Renamed Killer on the Air for its UK release, Jessica Morris props up this low-key thriller playing Sarah Williams. A late-night talk show host who earns her crust dooling out advice to callers, and tiptoeing through a trial separation. As set-ups go Killer on the Air falls neatly into cliche, embraces stereotypes, and ticks all those genre boxes audiences will expect.  

To be clear, this film is workmanlike at best. A limited budget minimises locations, locking audiences inside Sarah’s radio station for most of the tight running time. Plot is stripped back to the bare bones, and exposition is jettisoned in favour of extensive dialogue scenes that hammer home narrative choices and elevate drama. With a made for television ethos and a sense that all of this has been seen before, Killer on the Air was always fighting a losing battle.  

Audiences are after something thrilling when it comes to thrillers, and unfortunately this poor comparison to Olivier Stone’s Talk Radio falls short. Even the NBC television show Midnight Caller hit harder than Killer on the Air back in 1988, and it becomes painfully apparent early on. Sub-plots linking back to disgruntled employees, missing daughters, and an indifferent husband also do nothing to up the ante.  

Image Courtesy of Signature Entertainment

This leaves Jessica Morris with a boatload of heavy lifting to do, and carrying Killer on the Air clearly takes its toll. This is a film that should be a family melodrama about people going to pieces, growing apart, and keeping those revelations from their daughter. A subplot feels fumbled and ultimately overlooked, while other less interesting elements are pushed centre stage. Giving the impression that certain creative choices undermined what could have been an intriguing film. 

Killer on the Air feels compromised and rife with uncertainty, since that late night killer conversation takes precedence over more grounded moments of melodrama. It would have been wise to include more context on Sarah’s relationship, rather than trying to use broad strokes. Audiences trying to connect with these characters are given almost nothing to work with, and what they do get feels plot driven rather than organic.  
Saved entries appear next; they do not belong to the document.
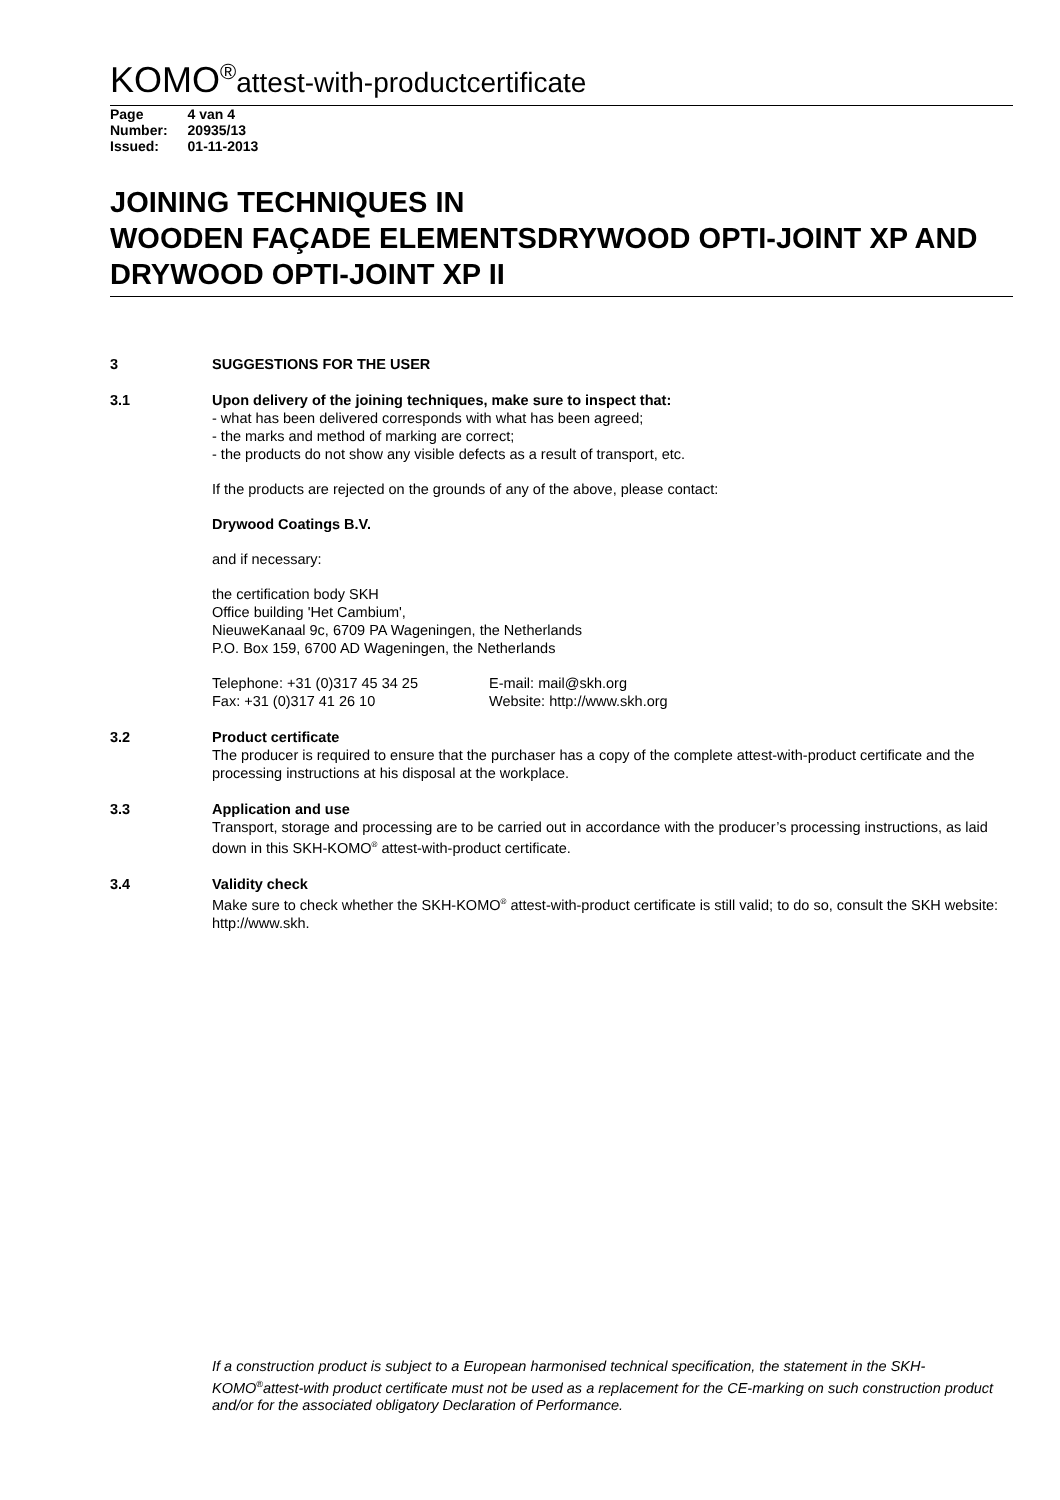KOMO<sup>®</sup>attest-with-productcertificate
| Page | 4 van 4 |
| Number: | 20935/13 |
| Issued: | 01-11-2013 |
JOINING TECHNIQUES IN
WOODEN FAÇADE ELEMENTSDRYWOOD OPTI-JOINT XP AND DRYWOOD OPTI-JOINT XP II
3 SUGGESTIONS FOR THE USER
3.1 Upon delivery of the joining techniques, make sure to inspect that:
- what has been delivered corresponds with what has been agreed;
- the marks and method of marking are correct;
- the products do not show any visible defects as a result of transport, etc.
If the products are rejected on the grounds of any of the above, please contact:
Drywood Coatings B.V.
and if necessary:
the certification body SKH
Office building 'Het Cambium',
NieuweKanaal 9c, 6709 PA Wageningen, the Netherlands
P.O. Box 159, 6700 AD Wageningen, the Netherlands
Telephone: +31 (0)317 45 34 25
Fax: +31 (0)317 41 26 10
E-mail: mail@skh.org
Website: http://www.skh.org
3.2 Product certificate
The producer is required to ensure that the purchaser has a copy of the complete attest-with-product certificate and the processing instructions at his disposal at the workplace.
3.3 Application and use
Transport, storage and processing are to be carried out in accordance with the producer’s processing instructions, as laid down in this SKH-KOMO<sup>®</sup> attest-with-product certificate.
3.4 Validity check
Make sure to check whether the SKH-KOMO<sup>®</sup> attest-with-product certificate is still valid; to do so, consult the SKH website: http://www.skh.
If a construction product is subject to a European harmonised technical specification, the statement in the SKH-KOMO<sup>®</sup>attest-with product certificate must not be used as a replacement for the CE-marking on such construction product and/or for the associated obligatory Declaration of Performance.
Facts that all relegate Killer on the Air to a made for television thriller, suited to Sunday matinee slots that will be little more than background noise. As Robin Williams once said, ‘you can’t make butter with a toothpick’, and audiences after something more cutting edge could do worse than watching re-runs of Midnight Caller, or the almost impossible to find Olivier Stone classic Talk Radio

Killer on the Air is available now on digital download. Distributed by Signature.